La Coupe du monde 2026 est en cours depuis ce jeudi (11) et l’ambiance footballistique a déjà envahi les milieux d’affaires. Avec des matches à des heures différentes, de nombreux professionnels se demandent comment équilibrer les supporters avec leurs obligations quotidiennes.
La compétition, basée aux États-Unis, au Canada et au Mexique, propose des matchs en semaine, ce qui ravive les doutes sur les jours de congé, les horaires flexibles et le comportement approprié lors des retransmissions. De nombreux supporters ont l’intention de suivre les matchs même pendant les heures de travail.

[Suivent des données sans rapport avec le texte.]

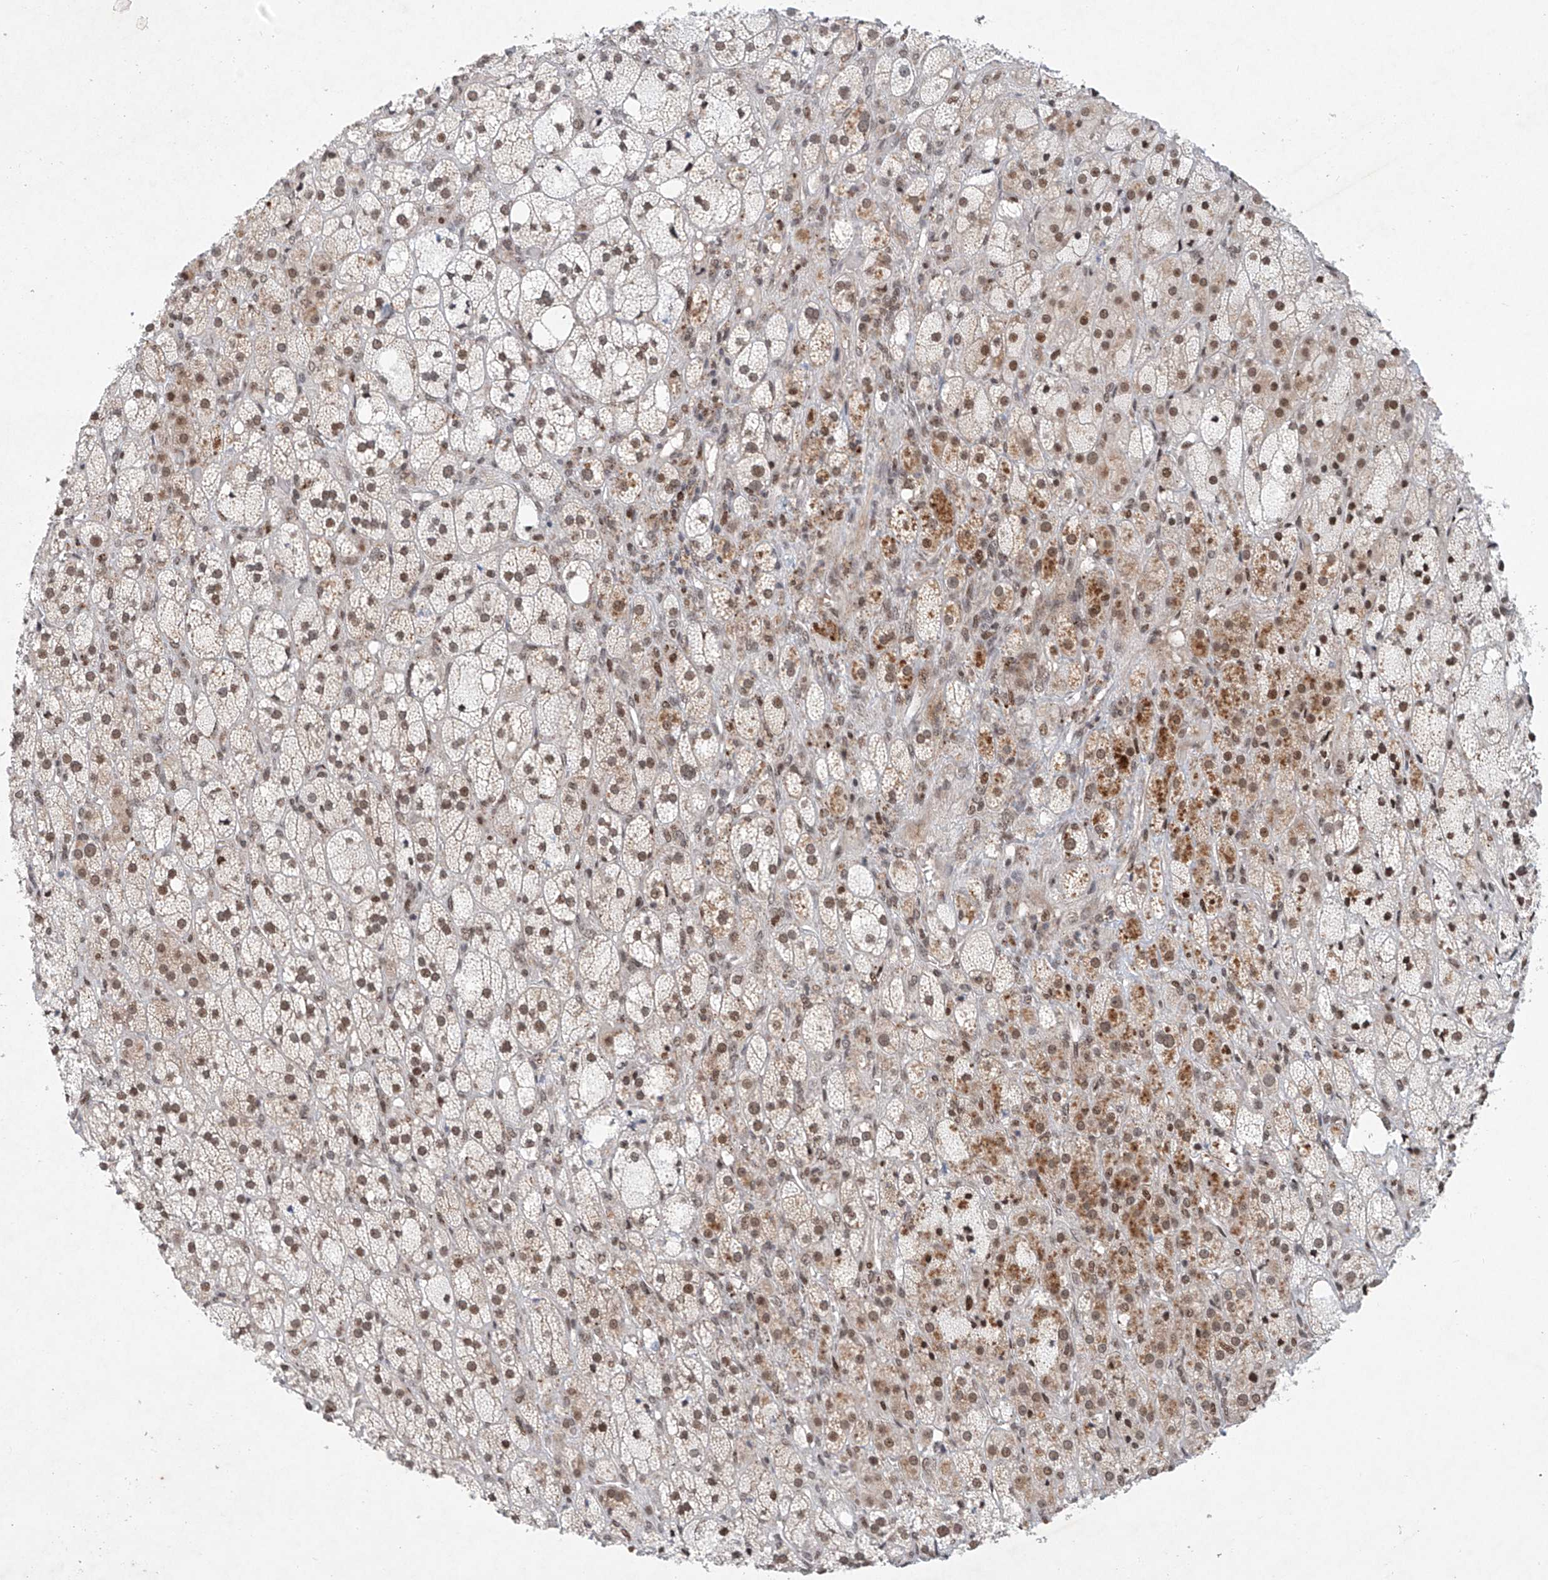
{"staining": {"intensity": "moderate", "quantity": "25%-75%", "location": "nuclear"}, "tissue": "adrenal gland", "cell_type": "Glandular cells", "image_type": "normal", "snomed": [{"axis": "morphology", "description": "Normal tissue, NOS"}, {"axis": "topography", "description": "Adrenal gland"}], "caption": "The image reveals staining of unremarkable adrenal gland, revealing moderate nuclear protein staining (brown color) within glandular cells. The staining was performed using DAB (3,3'-diaminobenzidine), with brown indicating positive protein expression. Nuclei are stained blue with hematoxylin.", "gene": "ZNF470", "patient": {"sex": "male", "age": 61}}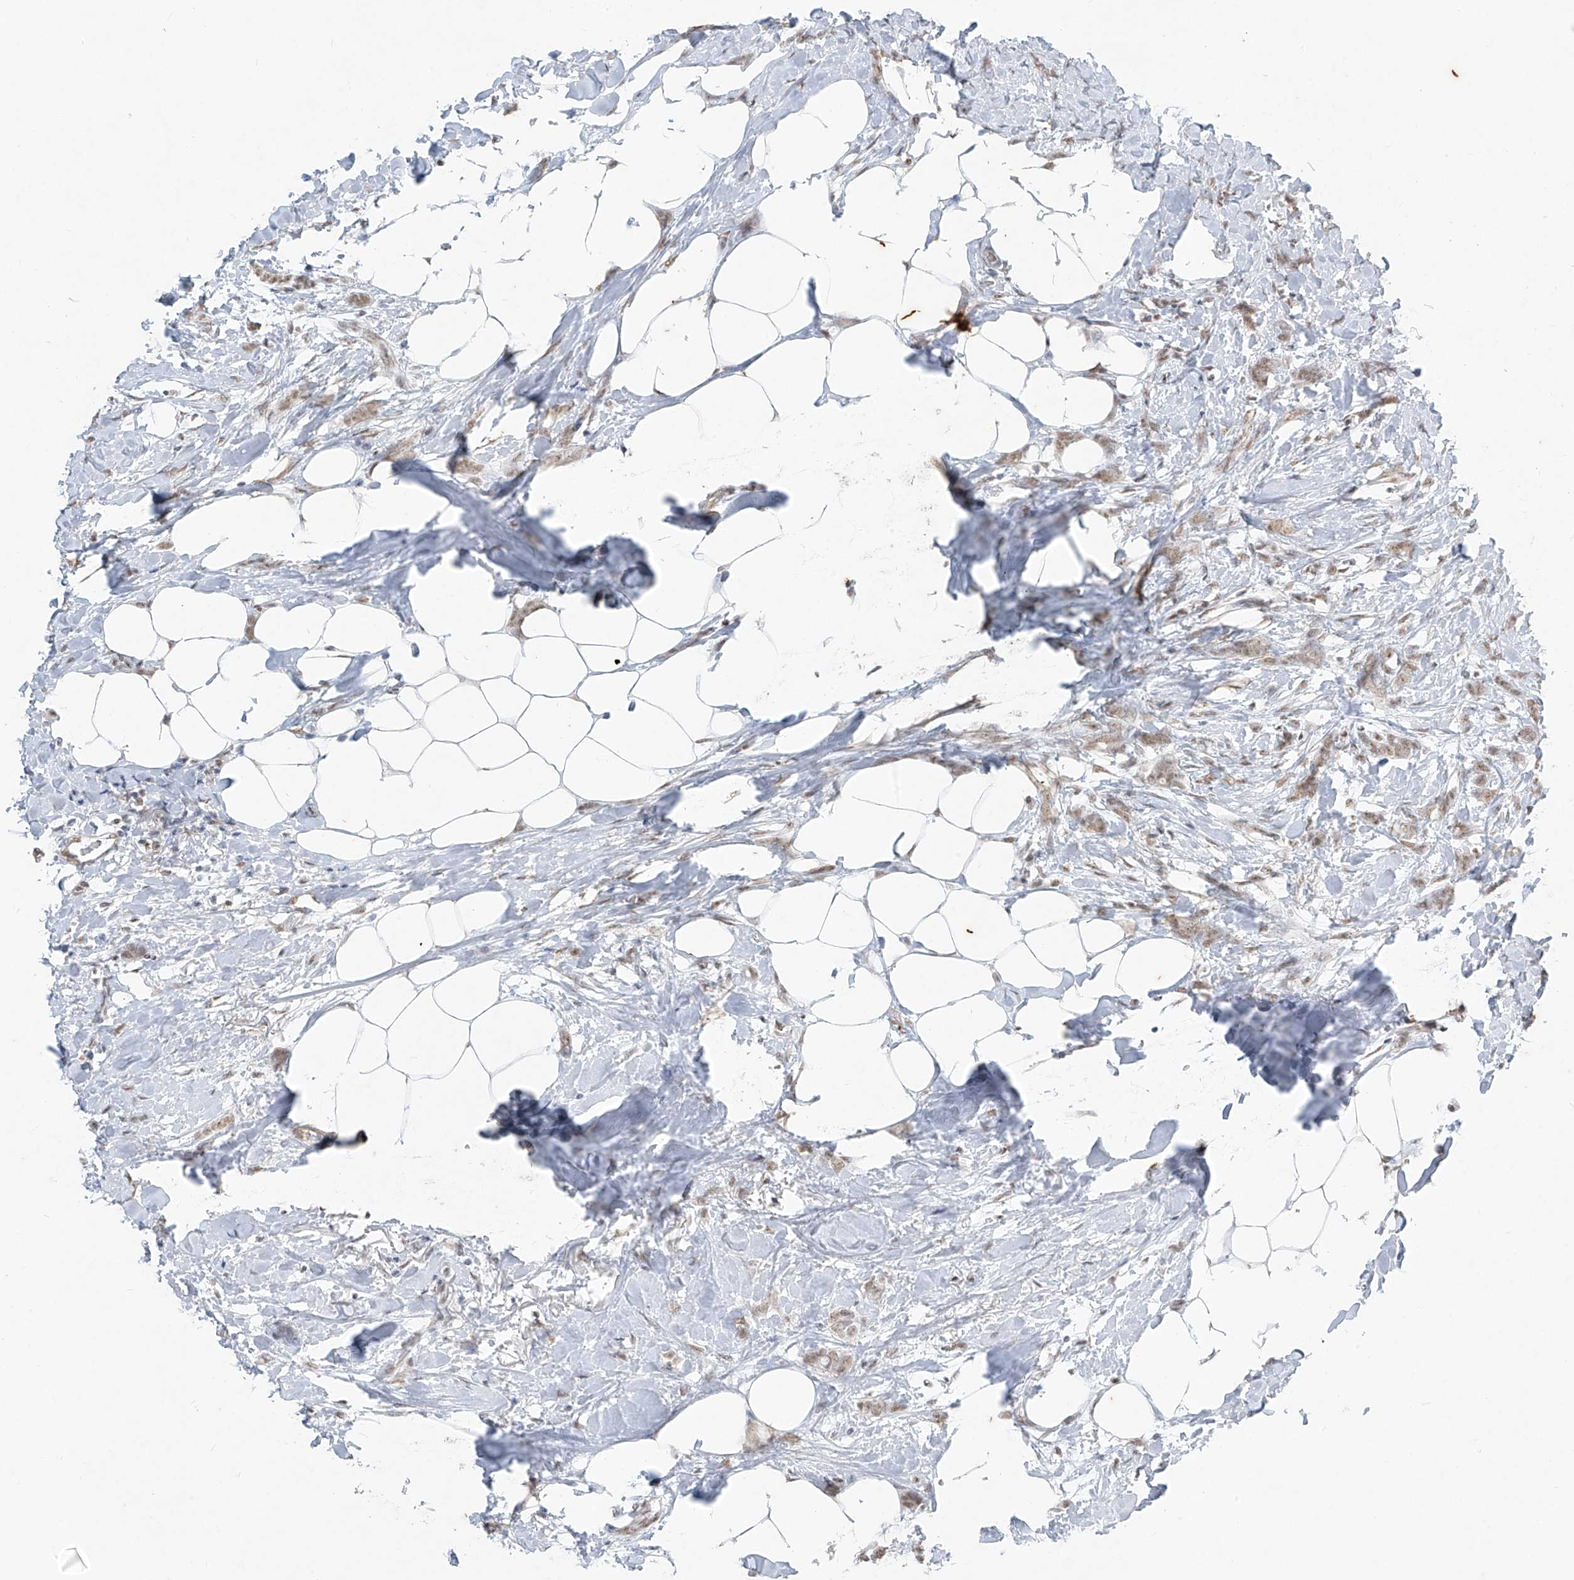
{"staining": {"intensity": "weak", "quantity": ">75%", "location": "cytoplasmic/membranous"}, "tissue": "breast cancer", "cell_type": "Tumor cells", "image_type": "cancer", "snomed": [{"axis": "morphology", "description": "Lobular carcinoma, in situ"}, {"axis": "morphology", "description": "Lobular carcinoma"}, {"axis": "topography", "description": "Breast"}], "caption": "Weak cytoplasmic/membranous protein positivity is seen in approximately >75% of tumor cells in breast cancer. The staining was performed using DAB to visualize the protein expression in brown, while the nuclei were stained in blue with hematoxylin (Magnification: 20x).", "gene": "TFEC", "patient": {"sex": "female", "age": 41}}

La loi ne garantit pas les congés automatiques
En vertu de la législation du travail brésilienne, les jours de match de la Coupe du monde ne sont pas des jours fériés nationaux et ne donnent pas automatiquement droit à des congés ou à des heures de travail réduites. La Codification des lois du travail (CLT) ne prévoit pas de licenciements obligatoires, et c’est à chaque entreprise de décider si elle souhaite libérer des salariés, aménager les horaires ou permettre un contrôle des départs.
Cette pratique est courante dans plusieurs secteurs, mais dépend de la politique interne ou des conventions collectives de chaque organisation. Toute personne envisageant d’assister aux jeux doit vérifier les règles de l’entreprise à l’avance pour éviter tout revers.
Des experts guident le dialogue préalable
Renato Mendes Baptista, PDG de Mendes Talent, recommande de consulter les règles internes ou d’aligner les attentes avec le leadership avant les matchs. Soutenir, commenter les jeux et participer aux actions internes peuvent renforcer l’intégration des équipes, à condition que cela ne compromette pas les livraisons, le service client ou le respect entre collègues.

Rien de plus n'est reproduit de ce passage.